Sementara dalam Kitab Hasiah Jamal juz 4 halaman 509, dijelaskan bahwa seorang Muslimah boleh menjadi wanita karier apabila memenuhi tiga syarat berikut ini:
1. Aman dari fitnah, yakni aman dari hal-hal yang membahayakan dirinya, hartanya, serta aman dari maksiat.
2. Suami miskin atau tidak mampu menafkahi keluarganya.
3. Mendapat izin dari wali/suami jika suami masih mampu memberi nafkah.
Pada hakikatnya wanita bisa mendapatkan gelar sholihah apabila ia mampu melaksanakan kewajibannya, yaitu taat kepada Allah dan Rosul-Nya dan ia mau mendengar, patuh, dan taat kepada suaminya.
Adapun kriteria istri yang sholehah dijelaskan dalam kisah ketika Rasulullah Shallallahu alaihi wa sallam menghadapi permasalahan dengan istri-istrinya sampai ia bersumpah tidak akan mencampuri mereka selama sebulan.

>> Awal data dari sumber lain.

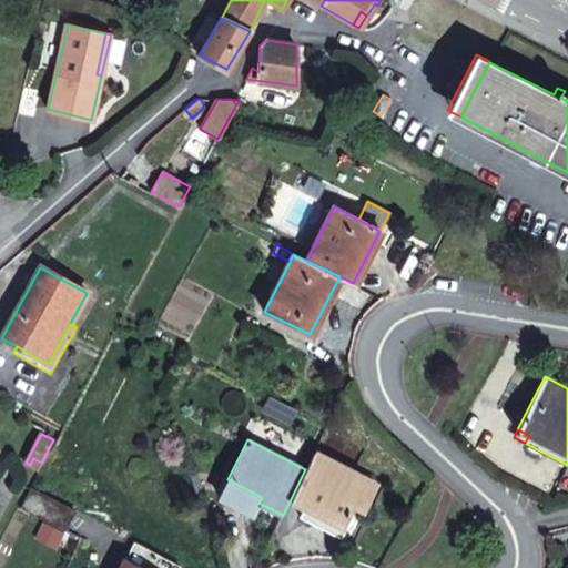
[(291,499),(305,506),(342,525),(353,503),(363,508),(376,482),(315,450),(305,469),(302,476),(291,499)]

Allah Subhanahu wa Ta’ala menyatakan kepada Rasul-Nya Shallallahu ‘alaihi wa sallam:
عَسَى رَبُّهُ إِنْ طَلَّقَكُنَّ أَنْ يُبْدِلَهُ أَزْوَاجًا خَيْرًا مِنْكُنَّ مُسْلِمَاتٍ مُؤْمِنَاتٍ قَانِتَاتٍ تآئِبَاتٍ عَابِدَاتٍ سآئِحَاتٍ ثَيِّبَاتٍ وَأَبْكَارًا
“Jika sampai Nabi menceraikan kalian, mudah-mudahan Tuhannya akan memberi ganti kepadanya dengan istri-istri yang lebih baik dari kamu, perempuan-perempuan yang patuh, yang beriman, yang taat, yang bertaubat, yang beribadah, yang berpuasa, yang janda dan yang perawan.”(At-Tahrim:5)
Dalam ayat di atas disebutkan beberapa sifat istri yang shalihah, yaitu:
a. Muslima: Yaitu wanita-wanita yang ikhlas kepada Allah Subhanahu wa Ta’ala, tunduk kepada perintah Allah ta’ala dan perintah Rasul-Nya.
b. Mukminat: Yaitu wanita-wanita yang membenarkan perintah dan larangan Allah Subhanahu wa Ta’ala.
c. Qanitat: Yauty wanita-wanita yang taat.
d. Taibat: Yaitu wanita-wanita yang selalu bertaubat dari dosa-dosa mereka, selalu kembali kepada perintah (perkara yang ditetapkan) Rasulullah Shallallahu ‘alaihi wa sallam walaupun harus meninggalkan apa yang disenangi oleh hawa nafsu mereka.
e. Abidat: Yaitu wanita-wanita yang banyak melakukan ibadah kepada Allah Subhanahu wa Ta’ala (dengan mentauhidkannya karena semua yang dimaksud dengan ibadah kepada Allah Subhanahu wa Ta’ala di dalam Al-Qur’an adalah tauhid, kata Ibnu Abbas radhiallahu ‘anhuma).
f. Shoimat: Yaitu wanita-wanita yang berpuasa. (Al-Jami’ li Ahkamil Qur’an, 18/126-127, Tafsir Ibnu Katsir, 8/132).
Namun puasa sunah harus seizin suami sebagaimana Rasulullah Shallallahu ‘alaihi wa sallam bersabda:
لاَ يَحِلُّ لِلْمَرْأَةِ أَنْ تَصُومَ وَزَوْجُهَا شَاهِدٌ إِلاَّ بِإِذْنِهِ
“Tidak halal bagi seorang istri berpuasa (sunah) sementara suaminya ada (tidak sedang bepergian) kecuali dengan izinnya”. (HR. Al-Bukhari no. 5195 dan Muslim no. 1026).